When remote learning became an inevitable reality, Oak Professor of Biological Sciences Judy Stone was most concerned about her Evolutionary Analysis course. To her, advanced classes are where students can learn how to develop good questions, and interaction is at the heart of that process.

“I thought—I'm going to make really enticing things for them, really enticing datasets, enticing exercises, and I'm going to try to get some interaction, but also just to give them tools ... that would allow them to explore,” Stone said about revising her curriculum for the rest of the semester.
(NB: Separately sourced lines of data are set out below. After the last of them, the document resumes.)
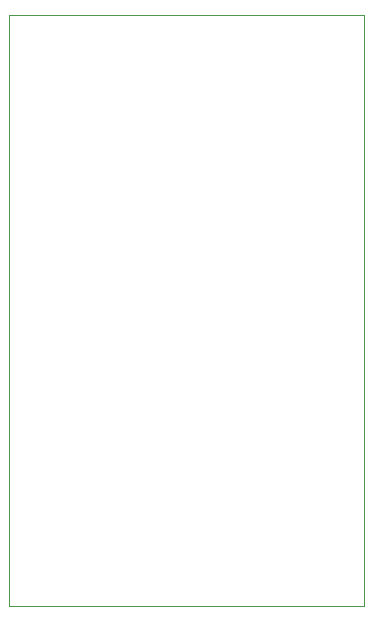
<source format=gbr>
%TF.GenerationSoftware,KiCad,Pcbnew,(6.0.1)*%
%TF.CreationDate,2022-02-11T18:33:40+00:00*%
%TF.ProjectId,Relay_RF_G2RL,52656c61-795f-4524-965f-4732524c2e6b,rev?*%
%TF.SameCoordinates,Original*%
%TF.FileFunction,Profile,NP*%
%FSLAX46Y46*%
G04 Gerber Fmt 4.6, Leading zero omitted, Abs format (unit mm)*
G04 Created by KiCad (PCBNEW (6.0.1)) date 2022-02-11 18:33:40*
%MOMM*%
%LPD*%
G01*
G04 APERTURE LIST*
%TA.AperFunction,Profile*%
%ADD10C,0.100000*%
%TD*%
G04 APERTURE END LIST*
D10*
X130000000Y-150000000D02*
X100000000Y-150000000D01*
X100000000Y-100000000D02*
X130000000Y-100000000D01*
X130000000Y-100000000D02*
X130000000Y-150000000D01*
X100000000Y-150000000D02*
X100000000Y-100000000D01*
M02*

</source>
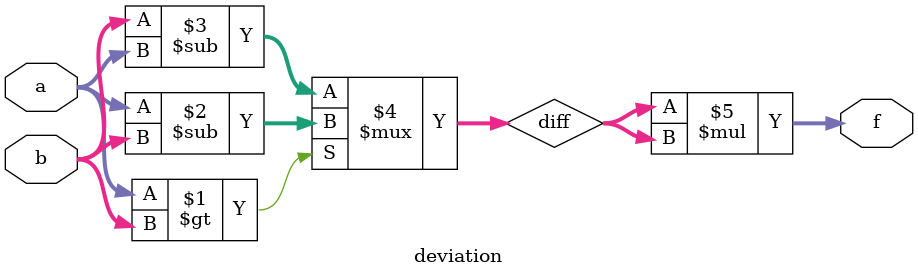
<source format=v>
module deviation(a, b, f);
parameter width = 25;
input [width - 1: 0] a;
input [width - 1: 0] b;
output [width * 2 - 1: 0] f;
wire [width - 1: 0] diff;
assign diff = (a > b)? (a - b): (b - a);
assign f = diff * diff;
endmodule

</source>
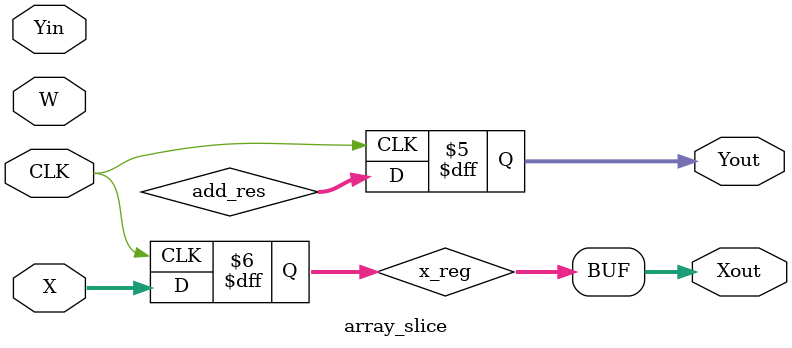
<source format=sv>
module array_slice #(
parameter IPNUT_WIDTH = 8,
parameter ACCUM_WIDTH = 32
)(
input logic CLK,
input logic [IPNUT_WIDTH-1:0] W,
input logic [IPNUT_WIDTH-1:0] X, 
input logic [ACCUM_WIDTH-1:0] Yin,
output logic [IPNUT_WIDTH-1:0] Xout,
output logic [ACCUM_WIDTH-1:0] Yout
);

	logic [IPNUT_WIDTH-1:0] x_reg;
	logic [2*IPNUT_WIDTH-1:0] mult_res;
	logic [ACCUM_WIDTH-1:0] add_res;
	
	always_ff @(posedge CLK) begin
		x_reg <= X;
	end
	
	assign Xout = x_reg;
	
	assign mult_result = W * x_reg;
	
	assign add_result = $signed(mult_result) + Yin;
	
	always_ff @(posedge CLK) begin
		Yout <= add_res;
	end

endmodule 
</source>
Pivoting to adapt, she learned through one of her colleagues about a database documenting COVID-19 virus’s own evolution as it sweeps around the globe. This platform by Nextstrain, an open-source project to harness the scientific and public health potential of pathogen genome data, brings together COVID-19 samples from across the world and uses data visualization to present the virus’s genetic epidemiology in real time. It shows the novel coronavirus’s phylogeny, which establishes the genetic relationship among the samples, maps out the worldwide transmission, and breaks down COVID-19’s entire genome, revealing the virus’s genetic diversity and mutations. For Stone’s evolutionary biology course, this site was a perfect vehicle for scientific inquiry.

“We’re interested in natural selection,” said Stone, whose research focuses on evolution, ecology, and botany. Viruses have a lot of mutations, she explained, and natural selection is constantly eliminating some or favoring others. And by looking at DNA sequences and carrying out different tests, scientists can detect “signature of selection,” meaning “whether natural selection has been acting on those genes,” she said.

Thus she created an assignment for her students to take a deep dive into the data for a single day, April 7. “There are plenty of things we can learn directly by looking at the phylogenetic tree and/or the map, such as the fact that the second big wave of U.S. cases came from China via Europe,” said Stone. “But I asked my students to go beyond that, to explain how they would use the tools of population genetics to seek evidence about how natural selection may be operating on these sequences.”

Why is this important?

“Because they may be relevant for learning about modes of transmission, infection, morbidity, or vaccine design,” said Stone. “The ‘signature of selection’ won’t tell you directly what to do, but it could help focus the attention of bench scientists to figure out which leads are most worthy of pursuing.”

Examining the data, Stone’s students did have critical questions. Would we need different vaccines for different mutations? Could certain strains be more contagious? When the virus moved to colder climates, was there any evidence that it had changed to better adapt?

 

Genomic epidemiology of novel coronavirus transmissions chart

This map shows how COVID-19 traveled from one place to the next, spreading across the globe. (Used under a CC-BY-4.0 license from nextstrain.org)

Genomic epidemiology of novel coronavirus phylogeny chart

This is a phylogenetic tree, where each dot represents a sample and each color corresponds to a country. The purple dots, representing China, are at the root of the tree. As the virus proliferated, it formed separate lineages. (Used under a CC-BY-4.0 license from nextstrain.org)

Through this exercise, the students also were a step ahead of the news coming out on COVID-19, such as the April 8 New York Times story about how the coronavirus had come into the U.S. first from China to Washington State and then from Europe to the East Coast. “It was really funny because all of my students knew that before it was in the Times,” Stone said, “because they all looked at this [data] and they know how to read the [phylogenetic] tree.”

Laura Sokoloski ’21, an environmental science and biology double major with a creative writing minor, connected the news she has been reading with the database. “I was seeing all this news coming out about how the [virus’s] origin was probably Europe, whereas this [data] points towards China one hundred percent and then later emergence in Europe,” she said. This was striking to her, as was finding there was a canine host for the virus. “[In] all of the indexed points in the data set, all the hosts are human, except for one, which is a dog,” she said, questioning if that was a matter of testing or a rare situation.

What was not uncommon, though, was COVID-19’s spread. “When you can see all of the different connections and it’s totally covered by colors, you could just see how it happens—now everything is interconnected,” Sokoloski said. “It’s just very striking.”

Jonathan Pankauski ’21, a chemistry: biochemistry major with a minor in mathematics, was also intrigued to see the virus’s movement and the relationship between the samples in different geographic locations. But as an EMT and CER member with family and friends in the medical profession, Pankauski was most curious—and worried—about COVID-19’s attachment to surfaces.

“Which of these portions of the genome are evolving super quickly? What proteins are they in?” he asked. “Is that part of the reason why so many disinfectants, which are supposed to work against coronaviruses, just don’t seem to work against COVID-19?” To explain how he’d answer these questions, he pointed to the tests he learned in class.

“It was … a practical way to apply what we’ve been learning,” Pankauski said. “I’m sure there are people out there right now … using these tests, trying to answer these questions.”